Greer’s Third Law: A computer program does what you tell it to do, not what you want it to do.
I’ve been around Linux long enough to know that the fabled Linux command:
rm -Rf *
is dangerous, and I have to say I’ve never lost data by using that one wrong. But there are other, more subtle ways to lose data if you’re not careful, and today I’m going to share a tale of this.
Let me set the stage for you: I have a huge disk*) that I want to migrate into a NAS I just bought. The disk is NTFS format and the NAS can’t read that, so it’ll be a roundabout process:
- put a bunch of old drives into the NAS,
(they aren’t big enough for me to set up the final volume straight away) - copy everything from the 6TB disk to the bunch of disks,
- put the 6TB into the NAS and set it up as the NAS volume I want,
- copy everything from the bunch of disks into the NAS volume,
- maybe add the bunch of disks to the NAS volume. Regardless, I’m going to buy a second 6TB drive soon.
Sounds like a simple plan – but I have two challenges along the way. One is that there’s a lot of redundant backups on the 6TB drive, so it would be nice to de-duplicate that first. Second, copying >10 million small files over the network into the NAS is an incredibly slow process (my network is gigabit so that’s not the bottleneck), so this is going to take days to complete.
So my revised plan is to start the copying process in the background because that’s going to take forever anyway. At the same time, I’m working on merging and de-duplicating my backups.
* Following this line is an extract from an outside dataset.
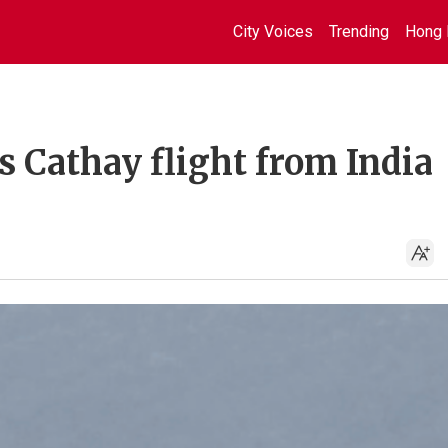
City Voices
Trending
Hong 
s Cathay flight from India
My intention is to later use the mirror function of my trusty old Windows robocopy
command that I know very well – this will remove anything on the target that isn’t in the source anymore.
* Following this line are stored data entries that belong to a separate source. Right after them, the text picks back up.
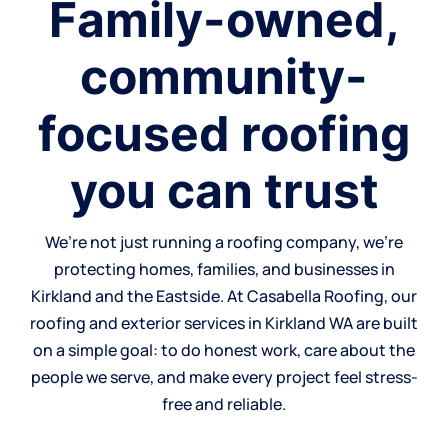
Family-owned,
community-
focused roofing
you can trust
We’re not just running a roofing company, we’re
protecting homes, families, and businesses in
Kirkland and the Eastside. At Casabella Roofing, our
roofing and exterior services in Kirkland WA are built
on a simple goal: to do honest work, care about the
people we serve, and make every project feel stress-
free and reliable.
This would have worked. But I was impatient, and eager to get on with it. I think you know where this is going.
Curious me had the idea that instead of pushing the files from Windows with robocopy
, I could pull the files from Linux instead, using the rsync
command. I tested that with a limited data set and it seemed this was much faster than robocopy
. Here’s what I did:
- create a mount point in Linux for the Windows share:
mkdir /volume1/my-jbod/windows-e-drive
- mount the Windows share in Linux,
sudo mount.cifs //[source-ip]/E$ /volume1/my-jbod/windows-e-drive -o user=[windowsusername]
- use
rsync
to pull the data from Windows:
sudo rsync -achivutz --progress --delete --force /volume1/my-jbod/windows-e/ /volume1/my-jbod
- I added the –delete switch that does the same as the mirror switch in
robocopy
.
- I added the –delete switch that does the same as the mirror switch in
Can you tell what the problem is?
At first I thought that the –delete switch was buggy, because it seemed that it would delete from the source rather from the target. Surely that can’t be right? A quick test and nope, that works as I thought it should. So what’s going on?
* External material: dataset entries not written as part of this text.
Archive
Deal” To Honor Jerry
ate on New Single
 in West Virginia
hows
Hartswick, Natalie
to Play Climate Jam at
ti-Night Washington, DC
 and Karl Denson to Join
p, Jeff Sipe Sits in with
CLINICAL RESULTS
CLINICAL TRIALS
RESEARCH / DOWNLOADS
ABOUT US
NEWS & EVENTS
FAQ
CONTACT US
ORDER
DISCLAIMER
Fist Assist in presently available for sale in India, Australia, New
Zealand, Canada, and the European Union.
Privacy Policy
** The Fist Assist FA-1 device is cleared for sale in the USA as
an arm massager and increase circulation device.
I soon discovered the problem: It’s my use of mkdir
! I had actually mounted the source inside the target, and that’s bad! When rsync --delete
sees the directory /volume1/my-jbod/windows-e-drive
, it determines that the source does not contain this (it can’t; it would have to recursively contain itself) and promptly removes the target that’s not in the source – which is mapped to my source! Oops.
rsync
is fast so it managed to delete some stuff before I managed to shut it down. The good news is that it might not be lost, because I had started that background copying job in the beginning. It just means that I have to do the merging and de-duplicating of my backups when I’m done with the copying.
And if I really lost data? It was just old data and I’m probably not going to miss it anyway. ¯\_(?)_/¯
*) Note to future self: by 2018 standards, 6TB was considered pretty damn large.